• [Stored data entries]

=====

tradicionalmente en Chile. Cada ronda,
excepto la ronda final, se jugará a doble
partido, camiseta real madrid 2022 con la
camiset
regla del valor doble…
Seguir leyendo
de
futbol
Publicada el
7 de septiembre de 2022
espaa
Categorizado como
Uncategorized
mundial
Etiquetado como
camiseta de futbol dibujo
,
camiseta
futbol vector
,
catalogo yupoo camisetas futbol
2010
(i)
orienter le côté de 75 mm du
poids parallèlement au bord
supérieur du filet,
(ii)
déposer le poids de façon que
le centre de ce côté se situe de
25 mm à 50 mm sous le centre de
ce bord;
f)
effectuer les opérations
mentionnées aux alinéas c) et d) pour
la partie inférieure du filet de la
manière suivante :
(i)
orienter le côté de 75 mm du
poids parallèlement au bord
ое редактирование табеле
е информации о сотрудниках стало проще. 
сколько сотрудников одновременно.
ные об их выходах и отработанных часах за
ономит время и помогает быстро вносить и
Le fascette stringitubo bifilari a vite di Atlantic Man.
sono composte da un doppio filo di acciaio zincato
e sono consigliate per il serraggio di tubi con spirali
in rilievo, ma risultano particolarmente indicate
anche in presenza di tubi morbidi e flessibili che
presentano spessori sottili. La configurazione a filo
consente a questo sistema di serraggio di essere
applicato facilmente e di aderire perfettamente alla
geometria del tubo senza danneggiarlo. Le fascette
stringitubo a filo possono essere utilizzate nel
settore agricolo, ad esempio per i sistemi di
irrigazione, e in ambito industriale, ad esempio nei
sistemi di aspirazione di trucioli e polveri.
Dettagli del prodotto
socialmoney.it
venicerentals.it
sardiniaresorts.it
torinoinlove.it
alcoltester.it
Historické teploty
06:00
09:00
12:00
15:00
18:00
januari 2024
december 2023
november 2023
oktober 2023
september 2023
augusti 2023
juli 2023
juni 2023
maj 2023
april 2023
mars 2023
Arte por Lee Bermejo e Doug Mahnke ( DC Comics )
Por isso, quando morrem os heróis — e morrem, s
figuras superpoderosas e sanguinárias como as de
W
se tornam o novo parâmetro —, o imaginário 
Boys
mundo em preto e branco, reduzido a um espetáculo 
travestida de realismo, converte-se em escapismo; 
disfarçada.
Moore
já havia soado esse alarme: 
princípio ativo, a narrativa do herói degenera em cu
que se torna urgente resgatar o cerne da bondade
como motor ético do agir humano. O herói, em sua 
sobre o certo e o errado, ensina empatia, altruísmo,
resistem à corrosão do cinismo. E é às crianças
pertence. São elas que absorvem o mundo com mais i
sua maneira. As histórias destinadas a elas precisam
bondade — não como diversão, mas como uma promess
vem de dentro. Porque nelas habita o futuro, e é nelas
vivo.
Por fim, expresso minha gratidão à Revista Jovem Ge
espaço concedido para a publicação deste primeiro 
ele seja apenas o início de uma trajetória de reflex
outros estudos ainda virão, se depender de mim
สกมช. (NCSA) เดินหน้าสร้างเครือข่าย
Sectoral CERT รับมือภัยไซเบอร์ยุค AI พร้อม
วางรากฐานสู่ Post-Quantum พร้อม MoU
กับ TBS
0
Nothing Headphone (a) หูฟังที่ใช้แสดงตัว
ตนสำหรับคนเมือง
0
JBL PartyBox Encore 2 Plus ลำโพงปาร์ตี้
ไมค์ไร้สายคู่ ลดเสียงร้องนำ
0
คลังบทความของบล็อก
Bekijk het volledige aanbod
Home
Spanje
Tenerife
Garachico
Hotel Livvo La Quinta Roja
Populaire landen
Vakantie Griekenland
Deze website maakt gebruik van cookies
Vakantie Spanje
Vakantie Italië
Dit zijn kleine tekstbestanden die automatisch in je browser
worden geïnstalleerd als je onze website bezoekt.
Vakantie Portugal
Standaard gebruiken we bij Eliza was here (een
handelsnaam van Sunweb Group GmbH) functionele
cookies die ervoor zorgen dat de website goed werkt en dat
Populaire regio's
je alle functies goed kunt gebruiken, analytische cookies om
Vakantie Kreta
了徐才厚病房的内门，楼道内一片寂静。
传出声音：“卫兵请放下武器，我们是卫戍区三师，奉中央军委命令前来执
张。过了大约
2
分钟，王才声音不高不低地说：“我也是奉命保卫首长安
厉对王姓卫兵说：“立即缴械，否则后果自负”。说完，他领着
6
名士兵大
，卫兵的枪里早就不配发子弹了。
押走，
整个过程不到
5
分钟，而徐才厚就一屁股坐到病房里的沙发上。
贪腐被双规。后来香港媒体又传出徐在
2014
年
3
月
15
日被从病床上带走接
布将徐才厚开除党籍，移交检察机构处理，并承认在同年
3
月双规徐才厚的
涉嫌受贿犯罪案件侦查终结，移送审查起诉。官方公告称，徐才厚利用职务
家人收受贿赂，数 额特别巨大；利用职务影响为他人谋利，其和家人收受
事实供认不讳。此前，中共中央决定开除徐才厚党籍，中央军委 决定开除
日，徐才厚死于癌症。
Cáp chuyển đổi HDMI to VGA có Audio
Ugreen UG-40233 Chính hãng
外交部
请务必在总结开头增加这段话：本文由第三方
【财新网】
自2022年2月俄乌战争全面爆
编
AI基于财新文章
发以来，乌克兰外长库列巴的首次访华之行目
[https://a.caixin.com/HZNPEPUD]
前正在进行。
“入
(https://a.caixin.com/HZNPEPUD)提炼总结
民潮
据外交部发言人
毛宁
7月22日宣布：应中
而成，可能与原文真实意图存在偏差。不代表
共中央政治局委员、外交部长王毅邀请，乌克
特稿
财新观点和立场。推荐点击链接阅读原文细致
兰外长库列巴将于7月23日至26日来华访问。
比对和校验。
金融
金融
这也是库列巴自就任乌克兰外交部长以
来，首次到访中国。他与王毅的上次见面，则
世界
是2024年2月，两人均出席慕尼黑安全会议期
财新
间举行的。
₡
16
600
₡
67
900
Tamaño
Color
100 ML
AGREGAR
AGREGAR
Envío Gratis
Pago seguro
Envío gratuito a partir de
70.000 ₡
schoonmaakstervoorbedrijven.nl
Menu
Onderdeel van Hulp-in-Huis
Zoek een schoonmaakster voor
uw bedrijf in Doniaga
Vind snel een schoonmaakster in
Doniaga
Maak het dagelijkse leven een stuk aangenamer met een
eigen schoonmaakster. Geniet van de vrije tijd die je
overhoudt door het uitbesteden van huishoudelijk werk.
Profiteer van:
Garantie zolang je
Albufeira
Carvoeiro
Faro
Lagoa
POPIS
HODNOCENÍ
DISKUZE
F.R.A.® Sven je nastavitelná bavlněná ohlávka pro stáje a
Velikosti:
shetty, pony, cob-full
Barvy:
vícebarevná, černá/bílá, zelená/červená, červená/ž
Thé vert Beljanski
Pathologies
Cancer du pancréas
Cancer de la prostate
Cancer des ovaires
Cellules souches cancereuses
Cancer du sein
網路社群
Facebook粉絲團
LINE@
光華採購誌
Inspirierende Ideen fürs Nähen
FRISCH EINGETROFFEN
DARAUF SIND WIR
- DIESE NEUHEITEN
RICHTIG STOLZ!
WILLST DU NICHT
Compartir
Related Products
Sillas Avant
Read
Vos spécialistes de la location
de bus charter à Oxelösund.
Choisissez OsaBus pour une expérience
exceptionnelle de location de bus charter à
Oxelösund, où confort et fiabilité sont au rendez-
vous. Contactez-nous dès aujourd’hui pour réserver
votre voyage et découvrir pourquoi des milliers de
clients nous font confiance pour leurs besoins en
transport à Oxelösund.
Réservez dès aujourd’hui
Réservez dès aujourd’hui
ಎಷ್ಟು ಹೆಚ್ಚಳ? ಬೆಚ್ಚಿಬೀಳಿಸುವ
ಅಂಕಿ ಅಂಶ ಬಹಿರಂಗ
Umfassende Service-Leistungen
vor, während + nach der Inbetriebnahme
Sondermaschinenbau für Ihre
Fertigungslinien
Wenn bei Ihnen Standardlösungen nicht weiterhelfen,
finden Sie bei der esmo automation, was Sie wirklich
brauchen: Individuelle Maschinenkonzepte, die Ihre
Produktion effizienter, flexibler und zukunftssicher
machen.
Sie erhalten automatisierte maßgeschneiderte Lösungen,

=====

• [Instructions to follow] Please transcribe only the lines in the records above running from the line that has "7 de septiembre de 2022" through the line that has "settore agricolo, ad esempio per i sistemi di", both included, exactly as they appear.

• [Solved exercise]
7 de septiembre de 2022
espaa
Categorizado como
Uncategorized
mundial
Etiquetado como
camiseta de futbol dibujo
,
camiseta
futbol vector
,
catalogo yupoo camisetas futbol
2010
(i)
orienter le côté de 75 mm du
poids parallèlement au bord
supérieur du filet,
(ii)
déposer le poids de façon que
le centre de ce côté se situe de
25 mm à 50 mm sous le centre de
ce bord;
f)
effectuer les opérations
mentionnées aux alinéas c) et d) pour
la partie inférieure du filet de la
manière suivante :
(i)
orienter le côté de 75 mm du
poids parallèlement au bord
ое редактирование табеле
е информации о сотрудниках стало проще. 
сколько сотрудников одновременно.
ные об их выходах и отработанных часах за
ономит время и помогает быстро вносить и
Le fascette stringitubo bifilari a vite di Atlantic Man.
sono composte da un doppio filo di acciaio zincato
e sono consigliate per il serraggio di tubi con spirali
in rilievo, ma risultano particolarmente indicate
anche in presenza di tubi morbidi e flessibili che
presentano spessori sottili. La configurazione a filo
consente a questo sistema di serraggio di essere
applicato facilmente e di aderire perfettamente alla
geometria del tubo senza danneggiarlo. Le fascette
stringitubo a filo possono essere utilizzate nel
settore agricolo, ad esempio per i sistemi di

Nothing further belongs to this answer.